As the performances go, Dafoe is enjoyably unpleasant as the ‘title’ character Mad Dog, is at turns the most simpleminded, psychopathic and neurotic member of the group. The role was initially offered to Cage, who felt it was too close to what he’d done in something else (presumably Army Of One, of which more next time). This is a shame, as I suspect he’d have made a bit more of it than he does as Troy, the group’s leader. He gets a bit more to chew on than in the last couple of films, but he doesn’t quite do enough to save the aimlessly nihilistic material.

The film occasionally wobbles into something fun — a character unexpectedly launching into a conspiracy theory about sad dead musician Elliott Smith, the criminals spraying each other with condiments in a hotel room, the unsettlingly sight of Willem Defoe making out with someone — but it never seems to quite get ahold of the tone it’s grasping at.

Even if it had, it wouldn’t excuse it from practically all the female characters being either a) props, b) victims or c) punched in the face by Nicolas Cage in lingering slow motion. Are you thinking of doing some edgy ironic misogyny in a film? Probably do something else instead!

To be charitable, perhaps you could read some of the flaws of Dog Eat Dog as ‘the point’ — to give us a bunch of criminals so morally bankrupt, inept and generally awful that all the slick film-making techniques in the world can’t glamorise them. To be less charitable, it executes that idea badly and I didn’t need to spend two hours watching a film to know that crime is bad.

THE NUMBERS

15 — Nic Cage goes to jail for a ‘5 to 15 year hit’ for naughty drugs crime and then attempting a violent escape from the court where he was being convicted of the naughty drugs crime.

25 — The film was apparently shot in only 25 days, by a crew mostly comprised of recent film school graduates.

26 — This is, as far as I can recall, the first Nicolas Cage film to feature Taylor Swift. She isn’t actually in it, she’s one of the things that Willem Dafoe says he didn’t know about because he was in prison. Along with the Iraq War. Later in the film Nicolas Cage reads the issue of GQ on which she appeared on the front cover. She was 26 at the time.

28 — Nic Cage ended up in prison because ‘some asshole cop’ planted 28 grams of coke on him.
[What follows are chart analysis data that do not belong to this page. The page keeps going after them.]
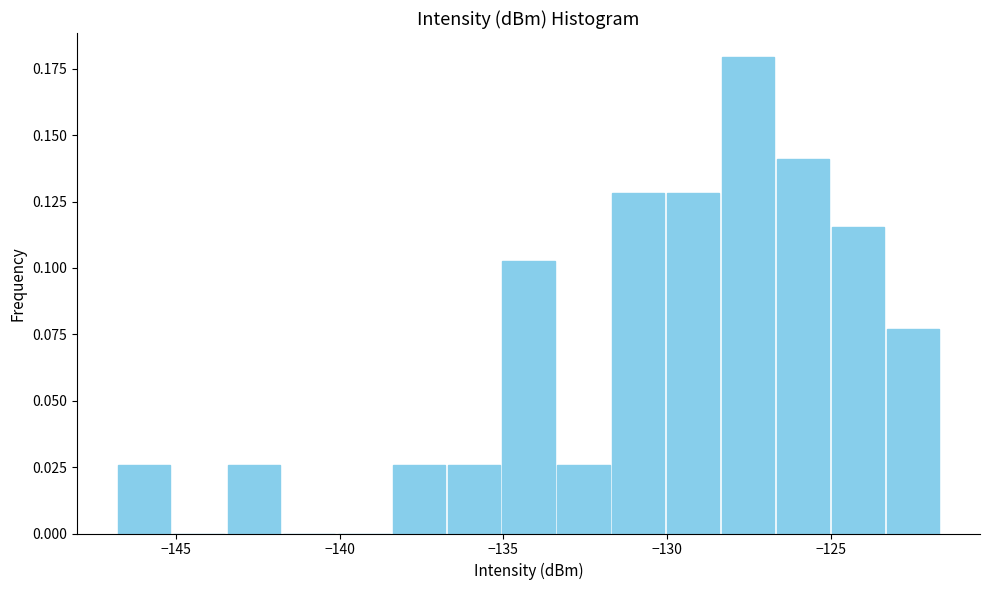

Read against the x-axis, roughly where is the centre of the tallest bar?

-127.5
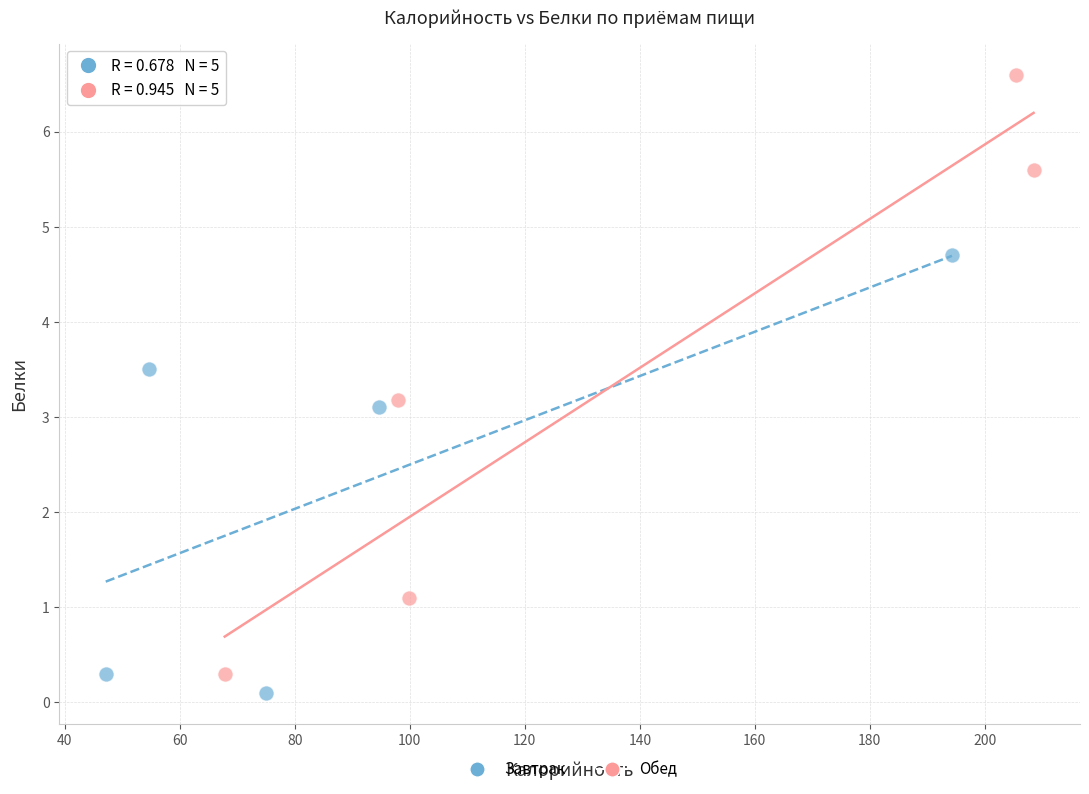

What are all the series names shown in the legend?

Завтрак, Обед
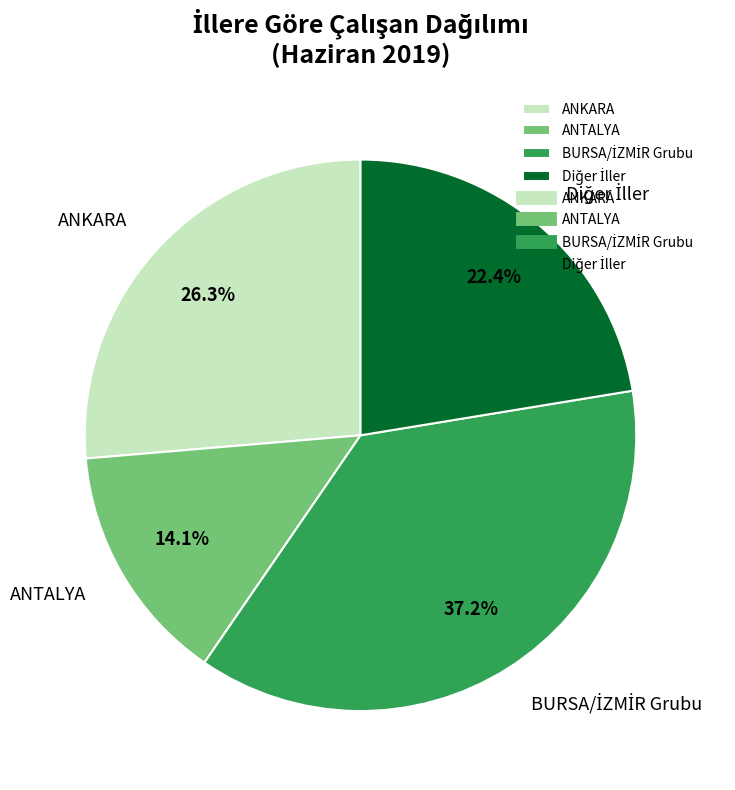

What is the smallest slice in the pie chart?

ANTALYA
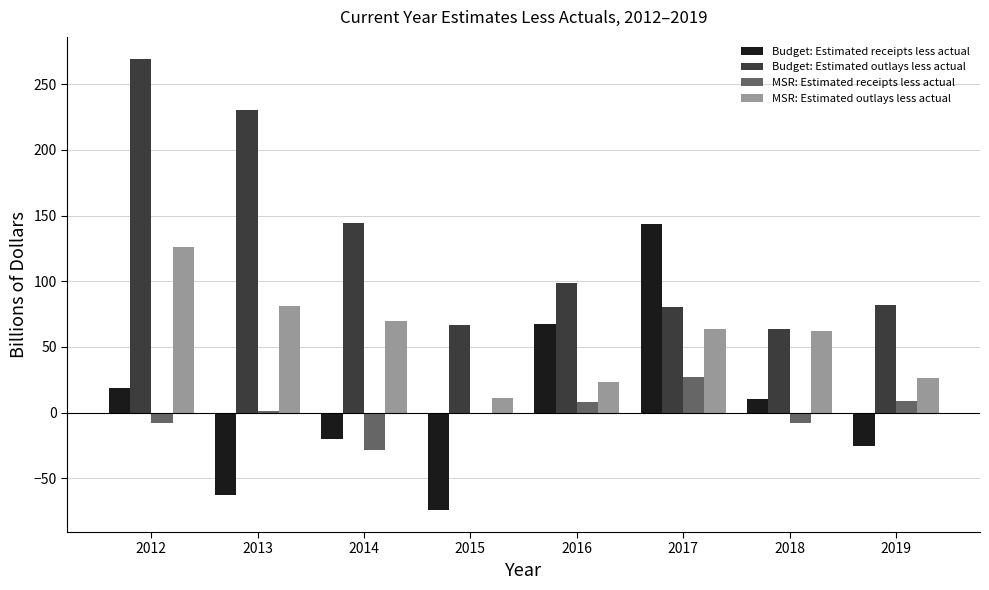

What is the difference between the maximum and second lowest values in the MSR: Estimated outlays less actual series?

102.7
30 — Making her second appearance in a Nicolas Cage film (after a fairly big part in Left Behind) is Nicky Whelan, better known to people who watched the Australian soap opera Neighbours in 2006 as Pepper Steiger from the Australian soap opera Neighbours in 2006. She lived at number 30, Ramsay Street.

47 — The first dialogue we hear in the film is someone on TV talking about a hypothetical 62-year-old woman with an AK-47.

THE RESULT

Lottery draw: 2287

Date: Wednesday 22 November, 2017

Jackpot: £1,855,244

Draw machine: Lancelot

Ball set: 3

Balls drawn: 2,16,17,27,36,37

Bonus ball: 42

Numbers selected: 15,25,26,28,30,47

Matching balls: 0

Numbers selected (lucky dip): N/A

Matching balls (lucky dip): N/A

Winnings: £0 (£0 to date)

Total Profit/Loss: £-156

0 numbers. Truly I have learned that crime does not pay. Again.

NEXT TIME, ON WINNING THE LOTTERY WITH NICOLAS CAGE:

Army Of One, which is another bloody True Story, only this time featuring Russell Brand as God. That’s sure to be good.